Items from a data source:
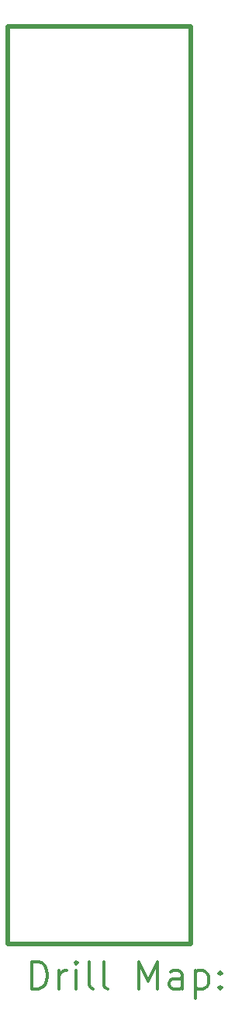
<source format=gbr>
%FSLAX45Y45*%
G04 Gerber Fmt 4.5, Leading zero omitted, Abs format (unit mm)*
G04 Created by KiCad (PCBNEW (5.1.10)-1) date 2021-10-20 10:43:21*
%MOMM*%
%LPD*%
G01*
G04 APERTURE LIST*
%TA.AperFunction,Profile*%
%ADD10C,0.500000*%
%TD*%
%ADD11C,0.200000*%
%ADD12C,0.300000*%
G04 APERTURE END LIST*
D10*
X1000000Y-5000000D02*
X1000000Y5000000D01*
X-1000000Y5000000D02*
X-1000000Y-5000000D01*
X-1000000Y5000000D02*
X1000000Y5000000D01*
X-1000000Y-5000000D02*
X1000000Y-5000000D01*
D11*
D12*
X-738571Y-5490714D02*
X-738571Y-5190714D01*
X-667143Y-5190714D01*
X-624286Y-5205000D01*
X-595714Y-5233572D01*
X-581429Y-5262143D01*
X-567143Y-5319286D01*
X-567143Y-5362143D01*
X-581429Y-5419286D01*
X-595714Y-5447857D01*
X-624286Y-5476429D01*
X-667143Y-5490714D01*
X-738571Y-5490714D01*
X-438571Y-5490714D02*
X-438571Y-5290714D01*
X-438571Y-5347857D02*
X-424286Y-5319286D01*
X-410000Y-5305000D01*
X-381429Y-5290714D01*
X-352857Y-5290714D01*
X-252857Y-5490714D02*
X-252857Y-5290714D01*
X-252857Y-5190714D02*
X-267143Y-5205000D01*
X-252857Y-5219286D01*
X-238571Y-5205000D01*
X-252857Y-5190714D01*
X-252857Y-5219286D01*
X-67143Y-5490714D02*
X-95714Y-5476429D01*
X-110000Y-5447857D01*
X-110000Y-5190714D01*
X90000Y-5490714D02*
X61428Y-5476429D01*
X47143Y-5447857D01*
X47143Y-5190714D01*
X432857Y-5490714D02*
X432857Y-5190714D01*
X532857Y-5405000D01*
X632857Y-5190714D01*
X632857Y-5490714D01*
X904286Y-5490714D02*
X904286Y-5333572D01*
X890000Y-5305000D01*
X861428Y-5290714D01*
X804286Y-5290714D01*
X775714Y-5305000D01*
X904286Y-5476429D02*
X875714Y-5490714D01*
X804286Y-5490714D01*
X775714Y-5476429D01*
X761428Y-5447857D01*
X761428Y-5419286D01*
X775714Y-5390714D01*
X804286Y-5376429D01*
X875714Y-5376429D01*
X904286Y-5362143D01*
X1047143Y-5290714D02*
X1047143Y-5590714D01*
X1047143Y-5305000D02*
X1075714Y-5290714D01*
X1132857Y-5290714D01*
X1161428Y-5305000D01*
X1175714Y-5319286D01*
X1190000Y-5347857D01*
X1190000Y-5433572D01*
X1175714Y-5462143D01*
X1161428Y-5476429D01*
X1132857Y-5490714D01*
X1075714Y-5490714D01*
X1047143Y-5476429D01*
X1318571Y-5462143D02*
X1332857Y-5476429D01*
X1318571Y-5490714D01*
X1304286Y-5476429D01*
X1318571Y-5462143D01*
X1318571Y-5490714D01*
X1318571Y-5305000D02*
X1332857Y-5319286D01*
X1318571Y-5333572D01*
X1304286Y-5319286D01*
X1318571Y-5305000D01*
X1318571Y-5333572D01*
M02*

</source>
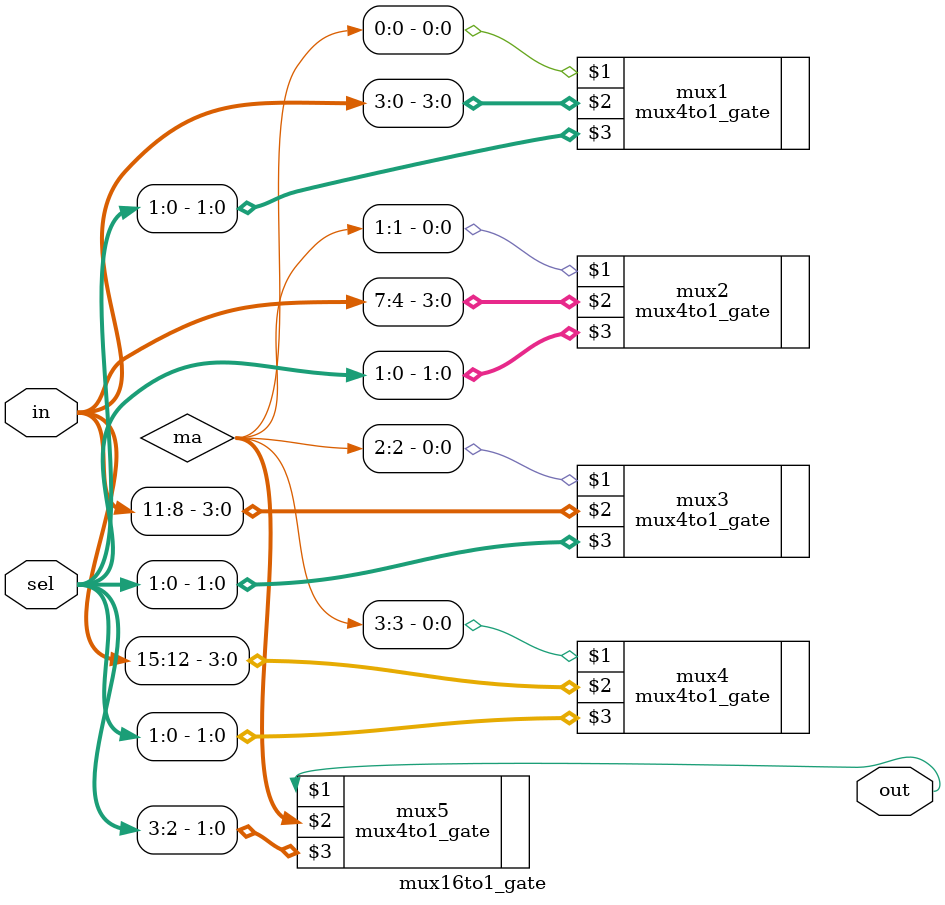
<source format=v>
module mux16to1_gate(out,in,sel);
    input [15:0]in;
    input [3:0]sel;
    output out;
    wire [3:0]ma;

    mux4to1_gate mux1(ma[0],in[3:0],sel[1:0]);
    mux4to1_gate mux2(ma[1],in[7:4],sel[1:0]);
    mux4to1_gate mux3(ma[2],in[11:8],sel[1:0]);
    mux4to1_gate mux4(ma[3],in[15:12],sel[1:0]);
    mux4to1_gate mux5(out,ma[3:0],sel[3:2]);
endmodule
</source>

◆ THE TASK
Write out exactly the stretch of lines that begins with the line containing "X1318571Y-5462143D01*" and ends with the last line of the records above, leaving out the pictures.

◆ REPLY
X1318571Y-5462143D01*
X1318571Y-5490714D01*
X1318571Y-5305000D02*
X1332857Y-5319286D01*
X1318571Y-5333572D01*
X1304286Y-5319286D01*
X1318571Y-5305000D01*
X1318571Y-5333572D01*
M02*

</source>
<source format=v>
module mux16to1_gate(out,in,sel);
    input [15:0]in;
    input [3:0]sel;
    output out;
    wire [3:0]ma;

    mux4to1_gate mux1(ma[0],in[3:0],sel[1:0]);
    mux4to1_gate mux2(ma[1],in[7:4],sel[1:0]);
    mux4to1_gate mux3(ma[2],in[11:8],sel[1:0]);
    mux4to1_gate mux4(ma[3],in[15:12],sel[1:0]);
    mux4to1_gate mux5(out,ma[3:0],sel[3:2]);
endmodule
</source>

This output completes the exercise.